Towards Data Science | Medium

Time Series Are Not That Different for LLMs

Large Language Models (LLMs) have revolutionized computational linguistics and computer vision. The key to their success lies in massive training data, transferability through prompting and self-supervised pretraining. Researchers are now exploring the application of LLMs to time series data, known as Large Time Series Foundation Models (LTSMs). Like LLMs, LTSMs aim to learn from diverse time series data and adapt to various tasks through fine-tuning. The connection between language and time series models lies in the sequential nature of their data, with time series tokens being analogous to language tokens. To bridge the semantic gap between these two domains, researchers are investigating methodologies to align the information through tokenization, base model selection, prompt engineering, and training paradigm definition.

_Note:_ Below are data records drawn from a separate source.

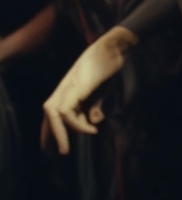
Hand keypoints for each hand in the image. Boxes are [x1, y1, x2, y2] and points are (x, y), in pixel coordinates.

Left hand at [41, 27, 136, 154]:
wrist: (115, 46)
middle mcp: (65, 88)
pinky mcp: (76, 86)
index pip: (55, 112)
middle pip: (49, 114)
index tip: (56, 147)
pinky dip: (75, 124)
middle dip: (48, 135)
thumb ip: (95, 105)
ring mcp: (69, 86)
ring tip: (65, 150)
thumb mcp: (102, 91)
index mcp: (70, 89)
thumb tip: (93, 121)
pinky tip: (91, 131)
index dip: (53, 130)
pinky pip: (66, 110)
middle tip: (50, 153)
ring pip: (52, 113)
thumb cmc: (109, 66)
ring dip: (58, 134)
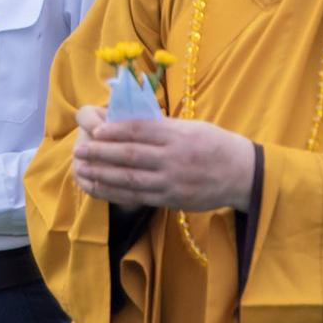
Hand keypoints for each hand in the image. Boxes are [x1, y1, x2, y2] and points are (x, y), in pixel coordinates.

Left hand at [71, 110, 252, 211]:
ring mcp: (172, 181)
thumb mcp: (190, 127)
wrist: (243, 174)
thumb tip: (123, 122)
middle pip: (130, 155)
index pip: (140, 130)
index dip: (114, 130)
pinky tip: (98, 187)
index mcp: (177, 135)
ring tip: (81, 170)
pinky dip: (114, 193)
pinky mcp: (171, 199)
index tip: (95, 129)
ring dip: (101, 175)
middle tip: (80, 150)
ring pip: (130, 179)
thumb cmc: (212, 144)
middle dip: (100, 153)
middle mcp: (173, 158)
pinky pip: (137, 196)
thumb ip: (160, 127)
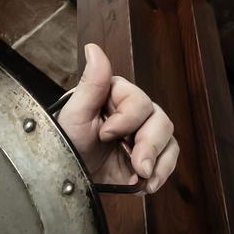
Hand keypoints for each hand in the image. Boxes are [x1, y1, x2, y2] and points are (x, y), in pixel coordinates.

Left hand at [56, 44, 178, 192]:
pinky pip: (169, 157)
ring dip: (158, 159)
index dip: (127, 119)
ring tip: (142, 176)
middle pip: (159, 119)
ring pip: (168, 137)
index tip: (106, 135)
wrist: (67, 183)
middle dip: (149, 144)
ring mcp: (141, 134)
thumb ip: (90, 84)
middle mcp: (132, 112)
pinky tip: (147, 184)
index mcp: (114, 96)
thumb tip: (94, 49)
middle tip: (136, 165)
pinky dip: (162, 172)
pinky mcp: (148, 157)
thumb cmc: (64, 145)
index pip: (138, 100)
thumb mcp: (73, 116)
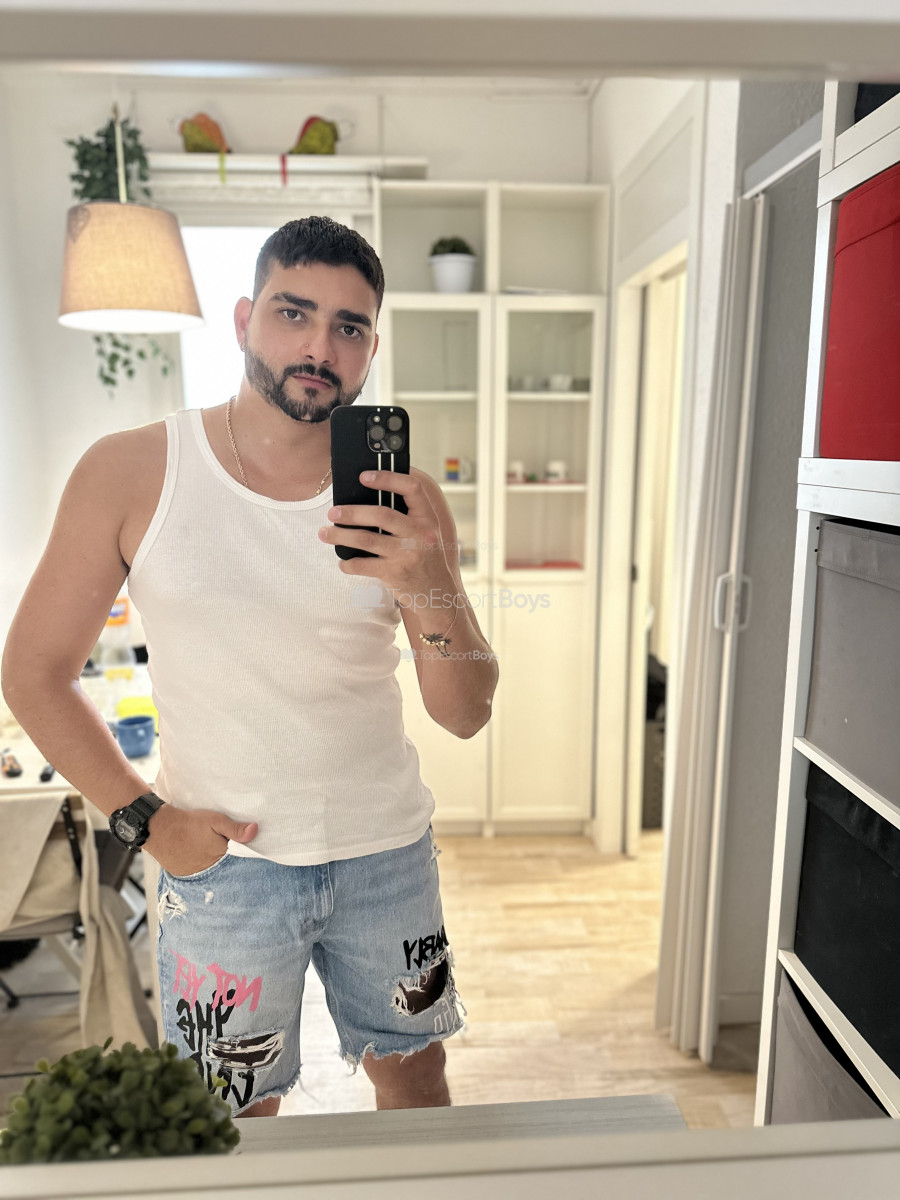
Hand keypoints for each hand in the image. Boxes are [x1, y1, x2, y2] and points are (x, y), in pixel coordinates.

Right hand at [142, 805, 257, 876]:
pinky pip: (196, 873)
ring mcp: (195, 874)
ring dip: (213, 865)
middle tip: (226, 853)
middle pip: (224, 868)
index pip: (238, 862)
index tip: (246, 854)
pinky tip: (197, 858)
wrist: (159, 828)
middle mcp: (209, 870)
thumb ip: (235, 829)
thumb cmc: (189, 823)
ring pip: (210, 872)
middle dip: (228, 863)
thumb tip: (255, 831)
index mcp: (221, 857)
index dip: (242, 857)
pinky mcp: (182, 874)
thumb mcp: (216, 821)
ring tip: (209, 854)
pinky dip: (199, 868)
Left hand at [317, 469, 448, 602]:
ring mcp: (407, 555)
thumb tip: (371, 495)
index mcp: (428, 518)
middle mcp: (420, 534)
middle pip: (381, 514)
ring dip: (340, 535)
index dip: (387, 478)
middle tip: (332, 512)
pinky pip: (364, 566)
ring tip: (325, 533)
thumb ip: (408, 514)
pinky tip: (342, 562)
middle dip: (352, 512)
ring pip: (366, 539)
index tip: (364, 476)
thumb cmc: (426, 557)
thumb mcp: (427, 532)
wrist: (438, 592)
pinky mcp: (395, 574)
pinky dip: (348, 563)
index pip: (412, 489)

By using symbolic representation and learnable linear layers for tokenization, selecting base models based on task analogies, employing statistical prompts, and considering different training approaches, optimal performance and zero/few-shot forecasting can be achieved. A recent benchmark study, LTSM-bundle, evaluates various design choices and provides an open-source framework for re-programming and benchmarking LLMs on time series data. The study reveals that statistical prompts, linear tokenization, full fine-tuning, smaller models for long-term forecasting, medium-sized models for short-term forecasting, and dataset diversity contribute to improved LTSM performance. The LTSM-bundle outperforms existing methods for re-programming LLMs for time series and transformer-based forecasting models.